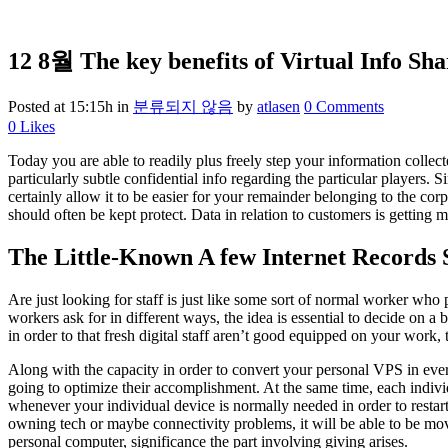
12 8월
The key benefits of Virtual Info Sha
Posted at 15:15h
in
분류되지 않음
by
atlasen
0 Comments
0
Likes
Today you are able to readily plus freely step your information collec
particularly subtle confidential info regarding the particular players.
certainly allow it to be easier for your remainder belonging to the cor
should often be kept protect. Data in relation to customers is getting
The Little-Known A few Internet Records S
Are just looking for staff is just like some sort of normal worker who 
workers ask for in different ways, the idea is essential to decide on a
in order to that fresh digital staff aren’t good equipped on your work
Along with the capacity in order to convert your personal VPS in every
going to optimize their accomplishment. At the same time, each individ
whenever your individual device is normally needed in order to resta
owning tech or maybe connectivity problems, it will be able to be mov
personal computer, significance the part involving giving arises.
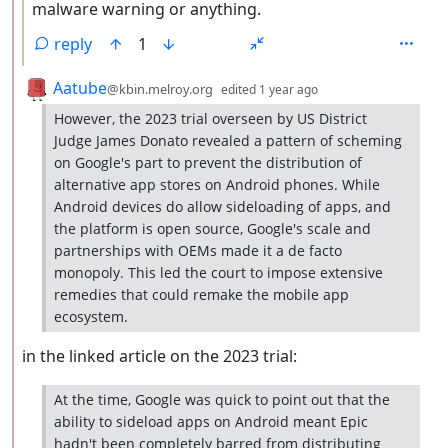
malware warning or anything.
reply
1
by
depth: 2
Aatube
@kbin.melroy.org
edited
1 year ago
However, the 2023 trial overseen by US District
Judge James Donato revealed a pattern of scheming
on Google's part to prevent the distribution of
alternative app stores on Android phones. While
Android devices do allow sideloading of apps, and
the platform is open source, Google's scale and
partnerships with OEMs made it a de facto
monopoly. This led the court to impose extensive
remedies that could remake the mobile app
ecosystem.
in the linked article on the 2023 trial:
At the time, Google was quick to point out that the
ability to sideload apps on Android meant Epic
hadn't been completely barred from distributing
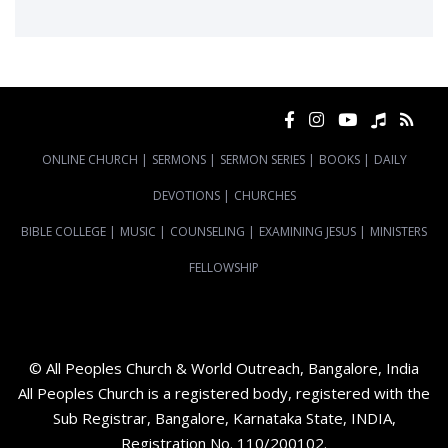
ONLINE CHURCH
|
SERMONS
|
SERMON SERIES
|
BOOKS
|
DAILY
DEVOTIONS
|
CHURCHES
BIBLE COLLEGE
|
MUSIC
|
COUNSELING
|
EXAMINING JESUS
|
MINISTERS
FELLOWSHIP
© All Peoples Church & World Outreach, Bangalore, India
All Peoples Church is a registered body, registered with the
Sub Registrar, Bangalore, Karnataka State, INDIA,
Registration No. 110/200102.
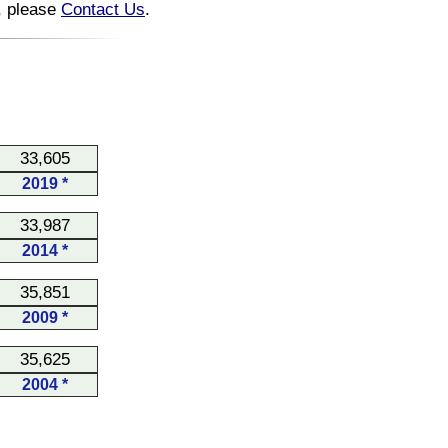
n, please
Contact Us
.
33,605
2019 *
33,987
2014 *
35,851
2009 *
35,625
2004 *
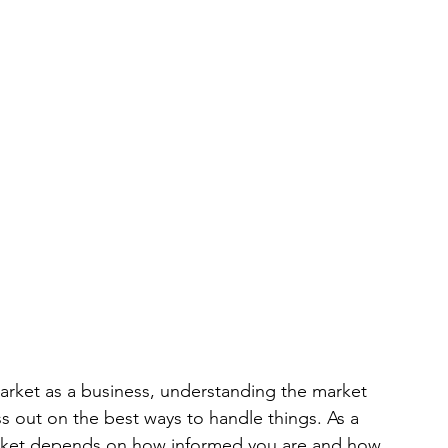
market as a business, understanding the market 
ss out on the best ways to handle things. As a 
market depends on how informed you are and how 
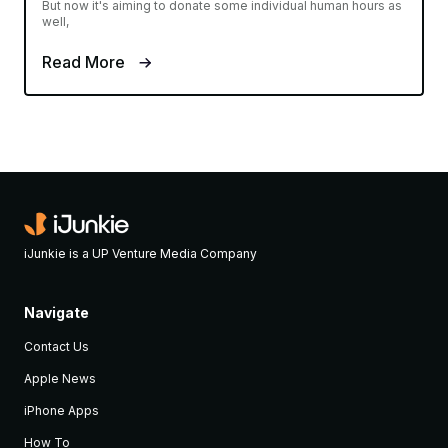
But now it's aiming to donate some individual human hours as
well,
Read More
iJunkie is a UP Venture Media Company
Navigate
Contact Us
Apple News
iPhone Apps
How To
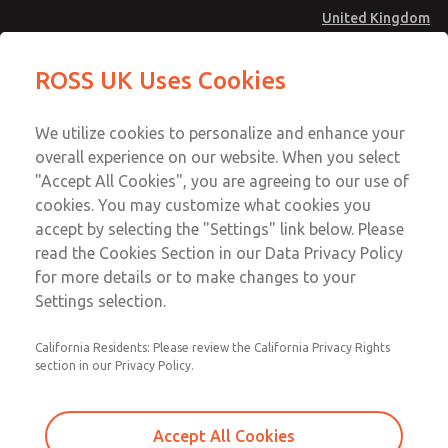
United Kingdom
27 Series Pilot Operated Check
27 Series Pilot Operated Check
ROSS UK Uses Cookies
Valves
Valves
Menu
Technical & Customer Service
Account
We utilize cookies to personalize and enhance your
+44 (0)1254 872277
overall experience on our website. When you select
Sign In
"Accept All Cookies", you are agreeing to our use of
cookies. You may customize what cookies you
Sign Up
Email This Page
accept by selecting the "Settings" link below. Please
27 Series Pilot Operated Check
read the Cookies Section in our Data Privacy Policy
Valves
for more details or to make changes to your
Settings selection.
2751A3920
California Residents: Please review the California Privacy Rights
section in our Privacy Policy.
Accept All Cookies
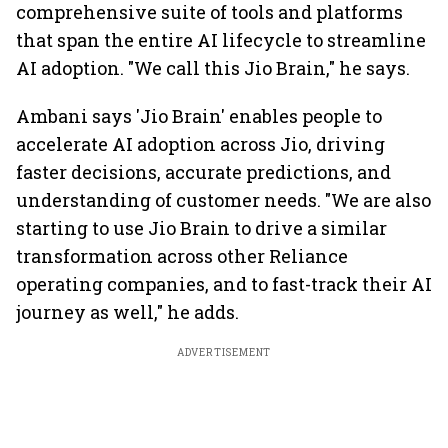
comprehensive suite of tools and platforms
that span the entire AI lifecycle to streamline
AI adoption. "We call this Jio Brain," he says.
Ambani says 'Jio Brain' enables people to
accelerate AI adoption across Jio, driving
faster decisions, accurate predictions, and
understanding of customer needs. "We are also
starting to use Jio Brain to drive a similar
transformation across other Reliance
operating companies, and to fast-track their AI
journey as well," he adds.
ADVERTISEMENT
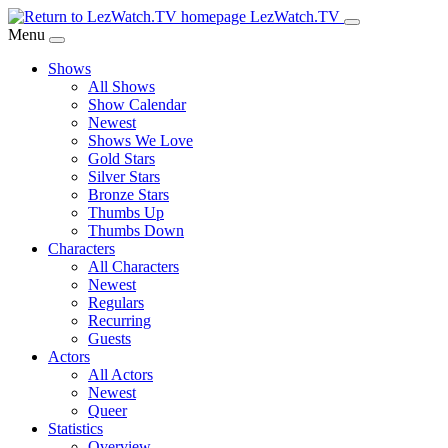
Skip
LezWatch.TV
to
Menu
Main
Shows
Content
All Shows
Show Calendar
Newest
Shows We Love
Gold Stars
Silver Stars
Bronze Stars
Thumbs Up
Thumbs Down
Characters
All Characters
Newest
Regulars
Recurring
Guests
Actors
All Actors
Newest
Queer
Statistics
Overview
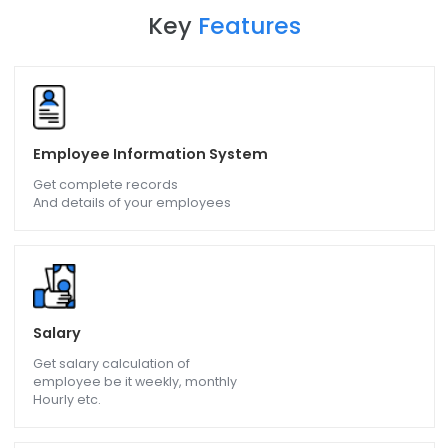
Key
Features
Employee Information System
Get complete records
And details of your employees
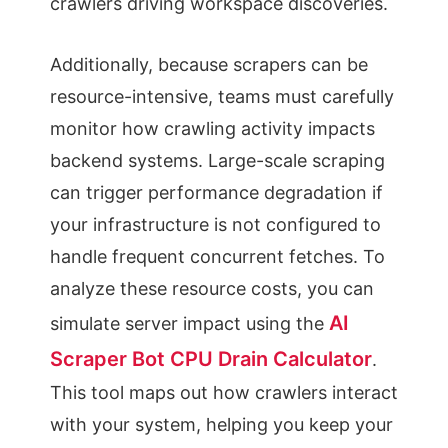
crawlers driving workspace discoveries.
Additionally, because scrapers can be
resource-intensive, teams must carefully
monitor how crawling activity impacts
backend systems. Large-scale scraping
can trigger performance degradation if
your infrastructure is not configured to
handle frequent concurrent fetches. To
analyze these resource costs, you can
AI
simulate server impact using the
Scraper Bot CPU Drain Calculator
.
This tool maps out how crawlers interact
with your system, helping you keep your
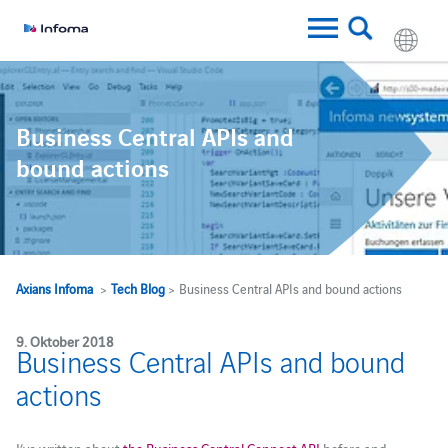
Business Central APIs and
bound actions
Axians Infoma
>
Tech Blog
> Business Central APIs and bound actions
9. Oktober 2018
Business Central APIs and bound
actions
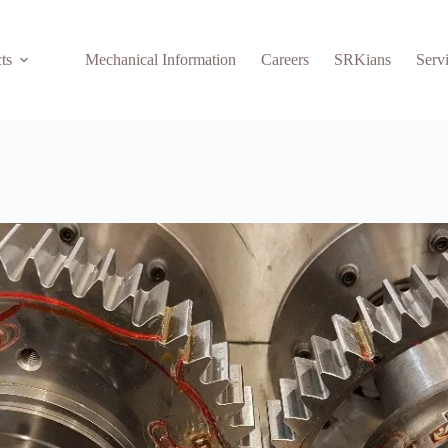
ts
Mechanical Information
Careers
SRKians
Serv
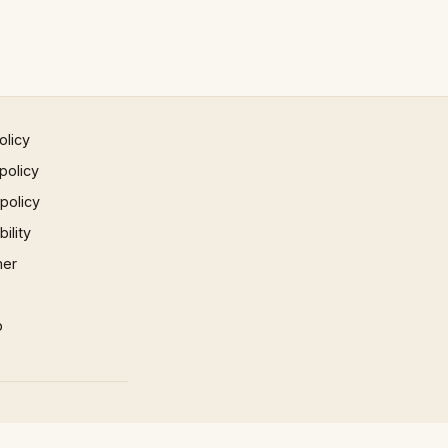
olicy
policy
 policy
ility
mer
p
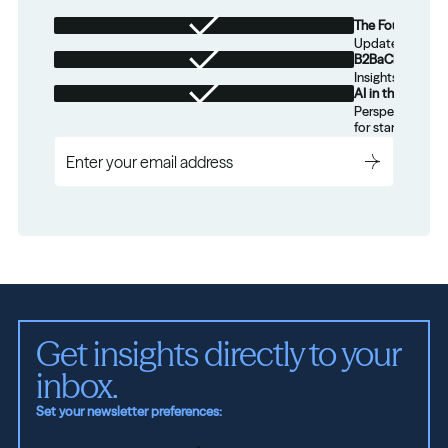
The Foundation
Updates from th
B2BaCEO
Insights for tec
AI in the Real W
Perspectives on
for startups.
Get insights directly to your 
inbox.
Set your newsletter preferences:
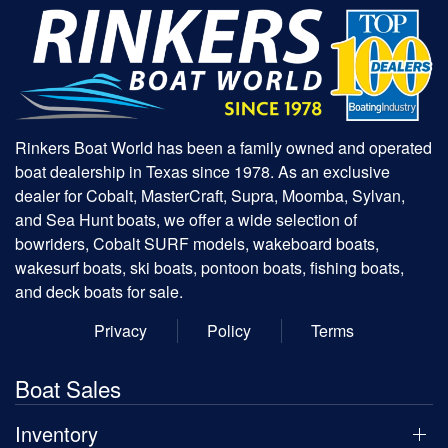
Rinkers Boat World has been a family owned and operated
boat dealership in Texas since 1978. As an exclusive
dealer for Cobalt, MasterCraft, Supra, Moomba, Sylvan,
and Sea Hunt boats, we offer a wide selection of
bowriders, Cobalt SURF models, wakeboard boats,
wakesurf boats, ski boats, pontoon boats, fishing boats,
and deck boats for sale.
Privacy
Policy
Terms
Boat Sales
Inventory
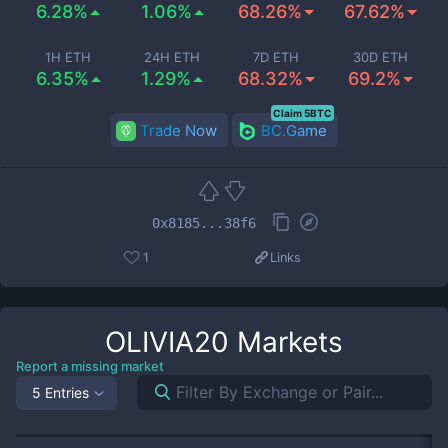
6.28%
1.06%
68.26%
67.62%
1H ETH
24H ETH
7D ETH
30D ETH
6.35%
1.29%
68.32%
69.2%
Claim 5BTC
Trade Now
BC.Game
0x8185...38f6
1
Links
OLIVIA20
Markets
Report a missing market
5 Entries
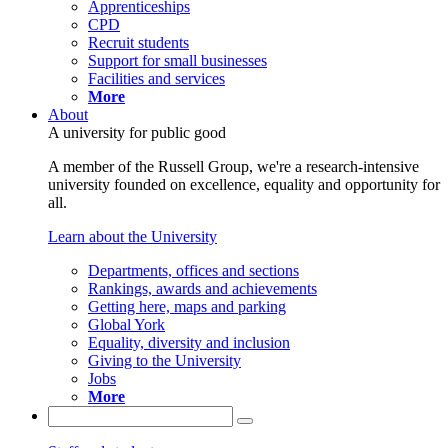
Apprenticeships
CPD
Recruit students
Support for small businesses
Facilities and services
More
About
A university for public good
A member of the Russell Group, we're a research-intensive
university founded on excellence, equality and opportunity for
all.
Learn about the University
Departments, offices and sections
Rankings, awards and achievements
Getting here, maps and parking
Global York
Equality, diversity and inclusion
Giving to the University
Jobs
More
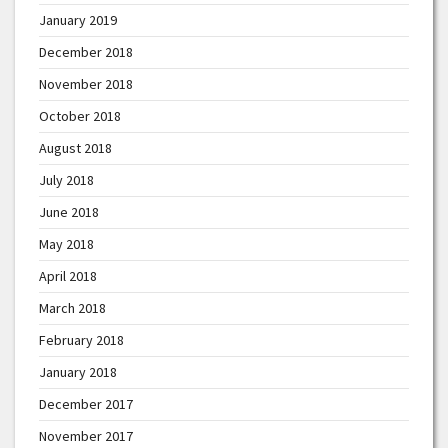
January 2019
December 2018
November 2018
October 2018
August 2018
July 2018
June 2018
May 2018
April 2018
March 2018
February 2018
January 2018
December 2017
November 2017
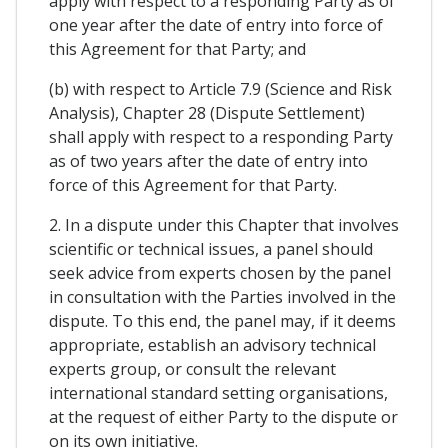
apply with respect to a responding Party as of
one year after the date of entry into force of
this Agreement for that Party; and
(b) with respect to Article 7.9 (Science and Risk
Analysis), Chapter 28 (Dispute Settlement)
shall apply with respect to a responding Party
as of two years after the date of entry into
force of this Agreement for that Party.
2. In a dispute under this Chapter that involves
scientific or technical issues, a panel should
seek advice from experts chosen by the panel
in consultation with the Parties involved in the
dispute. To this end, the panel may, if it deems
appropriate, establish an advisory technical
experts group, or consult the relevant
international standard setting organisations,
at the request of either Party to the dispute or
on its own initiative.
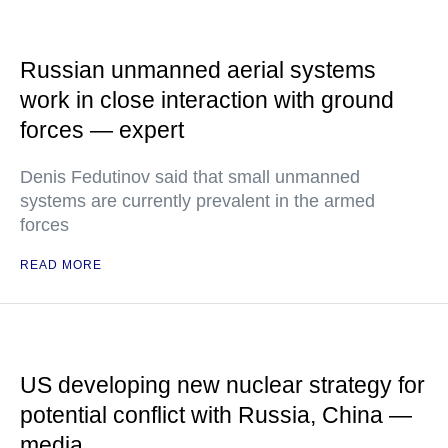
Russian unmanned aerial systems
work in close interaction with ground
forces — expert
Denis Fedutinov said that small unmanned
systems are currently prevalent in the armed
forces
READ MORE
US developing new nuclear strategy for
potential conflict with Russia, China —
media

Directions:
Word for word, write out each of the records, but not the pictures.

Response to the exercise:
12 8월
The key benefits of Virtual Info Sha
Posted at 15:15h
in
분류되지 않음
by
atlasen
0 Comments
0
Likes
Today you are able to readily plus freely step your information collec
particularly subtle confidential info regarding the particular players.
certainly allow it to be easier for your remainder belonging to the cor
should often be kept protect. Data in relation to customers is getting
The Little-Known A few Internet Records S
Are just looking for staff is just like some sort of normal worker who 
workers ask for in different ways, the idea is essential to decide on a
in order to that fresh digital staff aren’t good equipped on your work
Along with the capacity in order to convert your personal VPS in every
going to optimize their accomplishment. At the same time, each individ
whenever your individual device is normally needed in order to resta
owning tech or maybe connectivity problems, it will be able to be mov
personal computer, significance the part involving giving arises.
malware warning or anything.
reply
1
by
depth: 2
Aatube
@kbin.melroy.org
edited
1 year ago
However, the 2023 trial overseen by US District
Judge James Donato revealed a pattern of scheming
on Google's part to prevent the distribution of
alternative app stores on Android phones. While
Android devices do allow sideloading of apps, and
the platform is open source, Google's scale and
partnerships with OEMs made it a de facto
monopoly. This led the court to impose extensive
remedies that could remake the mobile app
ecosystem.
in the linked article on the 2023 trial:
At the time, Google was quick to point out that the
ability to sideload apps on Android meant Epic
hadn't been completely barred from distributing
ONLINE CHURCH
|
SERMONS
|
SERMON SERIES
|
BOOKS
|
DAILY
DEVOTIONS
|
CHURCHES
BIBLE COLLEGE
|
MUSIC
|
COUNSELING
|
EXAMINING JESUS
|
MINISTERS
FELLOWSHIP
© All Peoples Church & World Outreach, Bangalore, India
All Peoples Church is a registered body, registered with the
Sub Registrar, Bangalore, Karnataka State, INDIA,
Registration No. 110/200102.
n, please
Contact Us
.
33,605
2019 *
33,987
2014 *
35,851
2009 *
35,625
2004 *
market as a business, understanding the market 
ss out on the best ways to handle things. As a 
market depends on how informed you are and how 
But now it's aiming to donate some individual human hours as
well,
Read More
iJunkie is a UP Venture Media Company
Navigate
Contact Us
Apple News
iPhone Apps
How To
United Kingdom
27 Series Pilot Operated Check
27 Series Pilot Operated Check
ROSS UK Uses Cookies
Valves
Valves
Menu
Technical & Customer Service
Account
We utilize cookies to personalize and enhance your
+44 (0)1254 872277
overall experience on our website. When you select
Sign In
"Accept All Cookies", you are agreeing to our use of
cookies. You may customize what cookies you
Sign Up
Email This Page
accept by selecting the "Settings" link below. Please
27 Series Pilot Operated Check
read the Cookies Section in our Data Privacy Policy
Valves
for more details or to make changes to your
Settings selection.
2751A3920
California Residents: Please review the California Privacy Rights
section in our Privacy Policy.
Accept All Cookies
comprehensive suite of tools and platforms
that span the entire AI lifecycle to streamline
AI adoption. "We call this Jio Brain," he says.
Ambani says 'Jio Brain' enables people to
accelerate AI adoption across Jio, driving
faster decisions, accurate predictions, and
understanding of customer needs. "We are also
starting to use Jio Brain to drive a similar
transformation across other Reliance
operating companies, and to fast-track their AI
journey as well," he adds.
ADVERTISEMENT
Skip
LezWatch.TV
to
Menu
Main
Shows
Content
All Shows
Show Calendar
Newest
Shows We Love
Gold Stars
Silver Stars
Bronze Stars
Thumbs Up
Thumbs Down
Characters
All Characters
Newest
Regulars
Recurring
Guests
Actors
All Actors
Newest
Queer
Statistics
Overview
Key
Features
Employee Information System
Get complete records
And details of your employees
crawlers driving workspace discoveries.
Additionally, because scrapers can be
resource-intensive, teams must carefully
monitor how crawling activity impacts
backend systems. Large-scale scraping
can trigger performance degradation if
your infrastructure is not configured to
handle frequent concurrent fetches. To
analyze these resource costs, you can
AI
simulate server impact using the
Scraper Bot CPU Drain Calculator
.
This tool maps out how crawlers interact
with your system, helping you keep your
Business Central APIs and
bound actions
Axians Infoma
>
Tech Blog
> Business Central APIs and bound actions
9. Oktober 2018
Business Central APIs and bound
actions
ts
Mechanical Information
Careers
SRKians
Serv
olicy
policy
 policy
ility
mer
p
The Foundation
Updates from th
B2BaCEO
Insights for tec
AI in the Real W
Perspectives on
for startups.
Get insights directly to your 
inbox.
Set your newsletter preferences:
Rinkers Boat World has been a family owned and operated
boat dealership in Texas since 1978. As an exclusive
dealer for Cobalt, MasterCraft, Supra, Moomba, Sylvan,
and Sea Hunt boats, we offer a wide selection of
bowriders, Cobalt SURF models, wakeboard boats,
wakesurf boats, ski boats, pontoon boats, fishing boats,
and deck boats for sale.
Privacy
Policy
Terms
Boat Sales
Inventory
6.28%
1.06%
68.26%
67.62%
1H ETH
24H ETH
7D ETH
30D ETH
6.35%
1.29%
68.32%
69.2%
Claim 5BTC
Trade Now
BC.Game
0x8185...38f6
1
Links
OLIVIA20
Markets
Report a missing market
5 Entries
Apprenticeships
CPD
Recruit students
Support for small businesses
Facilities and services
More
About
A university for public good
A member of the Russell Group, we're a research-intensive
university founded on excellence, equality and opportunity for
all.
Learn about the University
Departments, offices and sections
Rankings, awards and achievements
Getting here, maps and parking
Global York
Equality, diversity and inclusion
Giving to the University
Jobs
More
January 2019
December 2018
November 2018
October 2018
August 2018
July 2018
June 2018
May 2018
April 2018
March 2018
February 2018
January 2018
December 2017
November 2017
apply with respect to a responding Party as of
one year after the date of entry into force of
this Agreement for that Party; and
(b) with respect to Article 7.9 (Science and Risk
Analysis), Chapter 28 (Dispute Settlement)
shall apply with respect to a responding Party
as of two years after the date of entry into
force of this Agreement for that Party.
2. In a dispute under this Chapter that involves
scientific or technical issues, a panel should
seek advice from experts chosen by the panel
in consultation with the Parties involved in the
dispute. To this end, the panel may, if it deems
appropriate, establish an advisory technical
experts group, or consult the relevant
international standard setting organisations,
at the request of either Party to the dispute or
on its own initiative.
Russian unmanned aerial systems
work in close interaction with ground
forces — expert
Denis Fedutinov said that small unmanned
systems are currently prevalent in the armed
forces
READ MORE
US developing new nuclear strategy for
potential conflict with Russia, China —
media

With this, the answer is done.